In December 2012, as Wynne points out, the Fed altered its communication substantially by saying that “this exceptionally low range for the federal funds rate will be appropriate at least as long as the unemployment rate remains above 6½ percent, inflation between one and two years ahead is projected to be no more than a half percentage point above the committee’s 2 percent longer-run goal and longer-term inflation expectations continue to be well anchored.” In other words, the Fed for the first time had announced that it would keep interest rates at a certain level until a certain economic statistic--the unemployment rate--had moved in a certain way. But then when the unemployment rate fell beneath 6.5% in April 2014, this earlier statement had led to expectations that the Fed would then start raising interest rates, which as it turned out, the Fed wasn't yet quite ready to do.

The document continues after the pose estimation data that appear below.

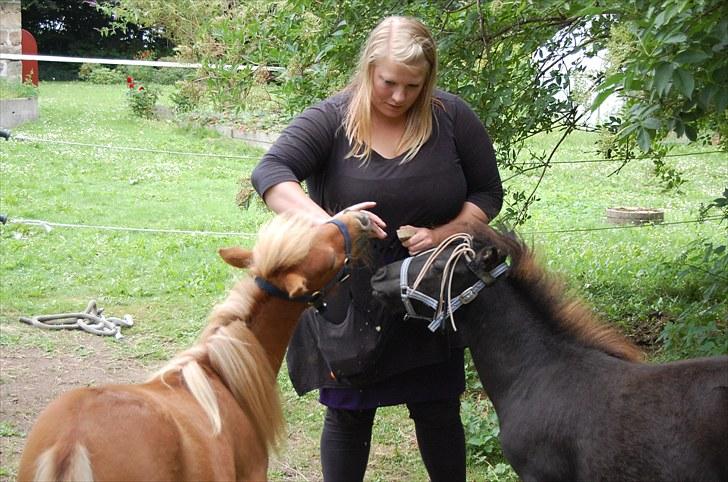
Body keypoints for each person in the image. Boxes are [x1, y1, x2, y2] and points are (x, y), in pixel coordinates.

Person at [251, 16, 503, 482]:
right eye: (389, 82)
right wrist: (331, 225)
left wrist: (446, 232)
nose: (399, 96)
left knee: (438, 410)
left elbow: (487, 192)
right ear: (369, 69)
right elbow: (271, 172)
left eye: (413, 85)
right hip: (351, 300)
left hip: (428, 293)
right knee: (348, 415)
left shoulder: (451, 118)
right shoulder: (332, 119)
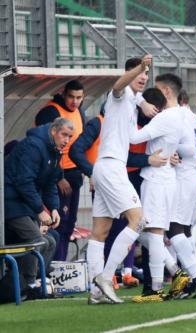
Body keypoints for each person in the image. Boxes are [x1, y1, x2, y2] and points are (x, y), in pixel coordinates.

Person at [86, 54, 153, 305]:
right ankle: (104, 277)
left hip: (108, 167)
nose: (143, 77)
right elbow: (117, 85)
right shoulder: (120, 94)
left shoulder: (133, 101)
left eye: (146, 74)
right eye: (140, 73)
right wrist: (138, 68)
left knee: (100, 232)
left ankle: (95, 294)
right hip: (112, 168)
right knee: (138, 221)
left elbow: (134, 138)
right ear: (130, 73)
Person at [129, 74, 188, 302]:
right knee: (150, 232)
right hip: (166, 179)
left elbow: (134, 138)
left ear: (165, 92)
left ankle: (154, 289)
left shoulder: (165, 118)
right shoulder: (177, 116)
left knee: (152, 233)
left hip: (156, 179)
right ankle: (175, 271)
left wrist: (134, 105)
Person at [4, 118, 73, 290]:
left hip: (24, 203)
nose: (66, 140)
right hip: (10, 202)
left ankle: (34, 279)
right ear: (53, 131)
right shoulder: (33, 146)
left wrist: (54, 208)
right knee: (36, 239)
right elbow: (24, 182)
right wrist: (39, 210)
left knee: (49, 240)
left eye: (69, 137)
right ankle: (29, 284)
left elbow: (50, 183)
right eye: (64, 135)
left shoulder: (55, 151)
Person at [168, 87, 196, 300]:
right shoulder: (193, 117)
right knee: (184, 231)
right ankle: (188, 278)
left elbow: (183, 146)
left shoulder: (179, 116)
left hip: (184, 177)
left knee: (173, 228)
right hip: (195, 177)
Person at [35, 80, 85, 261]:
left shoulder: (80, 112)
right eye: (71, 96)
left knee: (69, 224)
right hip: (57, 176)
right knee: (58, 223)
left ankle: (61, 266)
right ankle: (53, 268)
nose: (74, 101)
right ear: (64, 94)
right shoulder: (51, 112)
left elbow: (80, 145)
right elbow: (49, 147)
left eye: (79, 97)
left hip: (74, 175)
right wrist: (59, 177)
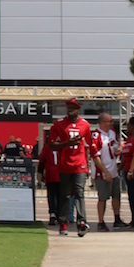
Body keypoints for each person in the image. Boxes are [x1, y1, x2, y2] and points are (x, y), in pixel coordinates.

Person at [48, 98, 91, 237]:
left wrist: (87, 165)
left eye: (73, 108)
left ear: (78, 110)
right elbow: (51, 145)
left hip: (80, 164)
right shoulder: (59, 124)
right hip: (65, 165)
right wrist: (66, 143)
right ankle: (63, 222)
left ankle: (82, 222)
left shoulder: (85, 125)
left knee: (79, 193)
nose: (70, 111)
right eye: (69, 108)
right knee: (65, 194)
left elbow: (88, 146)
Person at [88, 112, 124, 231]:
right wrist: (105, 172)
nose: (112, 123)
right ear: (102, 122)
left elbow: (114, 147)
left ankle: (117, 218)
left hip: (113, 170)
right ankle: (101, 221)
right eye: (109, 121)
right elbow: (95, 156)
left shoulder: (112, 132)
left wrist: (118, 150)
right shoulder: (96, 136)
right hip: (102, 172)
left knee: (116, 195)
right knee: (103, 197)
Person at [37, 131, 61, 227]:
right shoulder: (63, 146)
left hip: (51, 174)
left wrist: (40, 174)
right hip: (62, 174)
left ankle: (53, 213)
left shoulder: (47, 147)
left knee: (52, 195)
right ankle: (60, 214)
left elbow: (42, 161)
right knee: (61, 196)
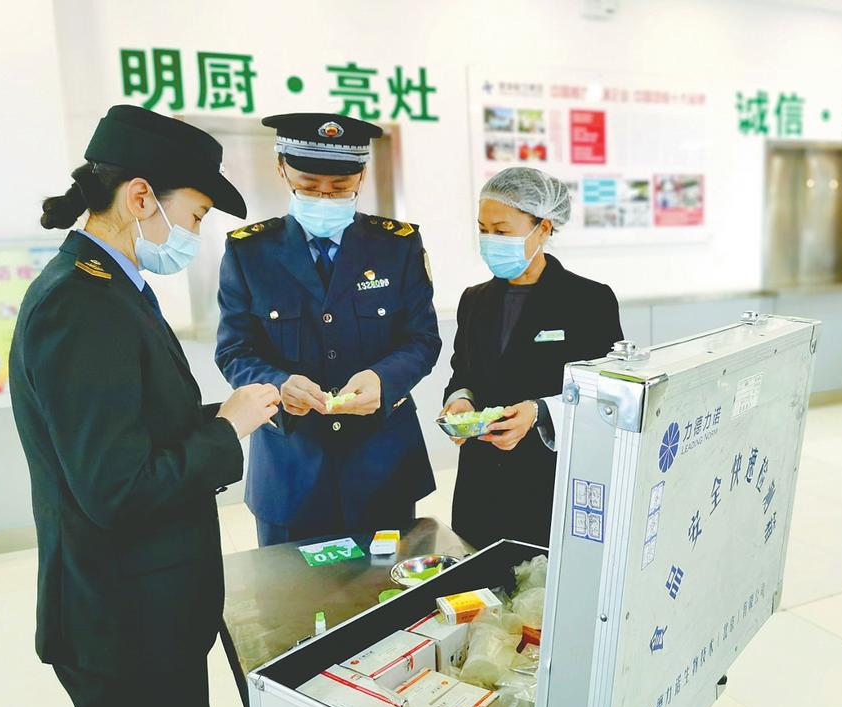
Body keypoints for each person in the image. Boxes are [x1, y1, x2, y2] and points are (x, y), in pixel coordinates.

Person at [9, 105, 281, 707]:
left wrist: (234, 411)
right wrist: (226, 432)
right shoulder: (81, 304)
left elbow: (134, 427)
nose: (195, 233)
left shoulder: (113, 288)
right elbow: (117, 487)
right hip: (122, 625)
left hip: (148, 612)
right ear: (140, 198)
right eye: (196, 215)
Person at [216, 113, 441, 547]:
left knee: (388, 583)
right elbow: (234, 350)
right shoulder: (250, 252)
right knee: (290, 589)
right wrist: (279, 386)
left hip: (383, 464)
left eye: (339, 188)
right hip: (291, 469)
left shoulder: (397, 245)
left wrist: (383, 380)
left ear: (362, 176)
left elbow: (422, 339)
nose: (324, 197)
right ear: (281, 169)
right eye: (308, 185)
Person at [443, 167, 624, 549]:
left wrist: (539, 412)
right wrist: (460, 400)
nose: (490, 241)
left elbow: (607, 392)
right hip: (480, 484)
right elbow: (463, 372)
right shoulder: (474, 300)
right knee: (478, 577)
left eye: (502, 231)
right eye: (483, 229)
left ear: (543, 228)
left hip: (547, 480)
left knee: (539, 580)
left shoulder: (589, 301)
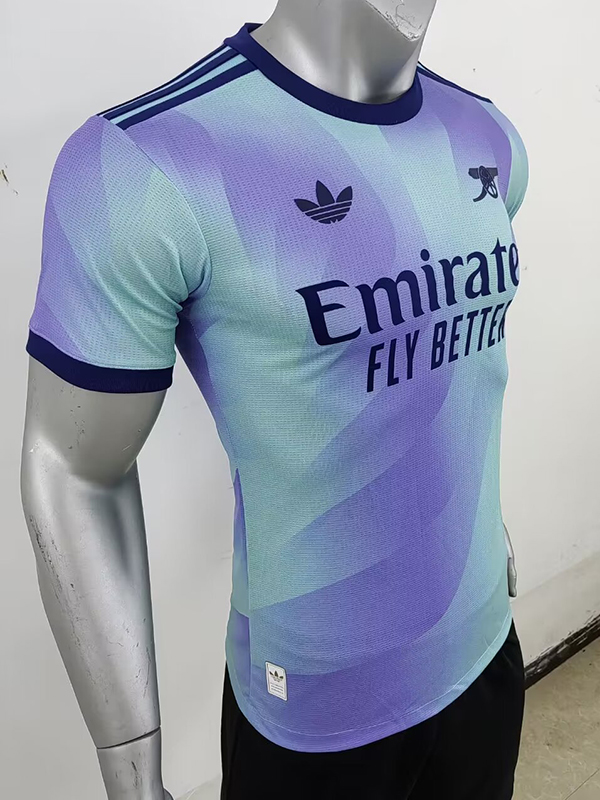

How the Federal Reserve and other major central banks carry out their policies has been fundamentally transformed during the last six years. Explaining these changes is important. But if the explanations are pitched at a level that only makes sense to PhD economists, they aren't much help. And as the personal advice columnists remind us, if someone is talking and talking but not giving you a straight answer that you can understand, you have some reason to mistrust whether they know their own mind--and even whether they are really trying to tell you the truth. I'll give the last word here to Hernández-Murillo and Shell:
As the Fed returns to using conventional monetary policy tools, it is likely that the reading levels of its statements will decline. However, if the Fed continues to use unconventional instruments for a considerable period, it may need to consider how to explain its policy actions in simpler terms to avoid volatility in financial markets.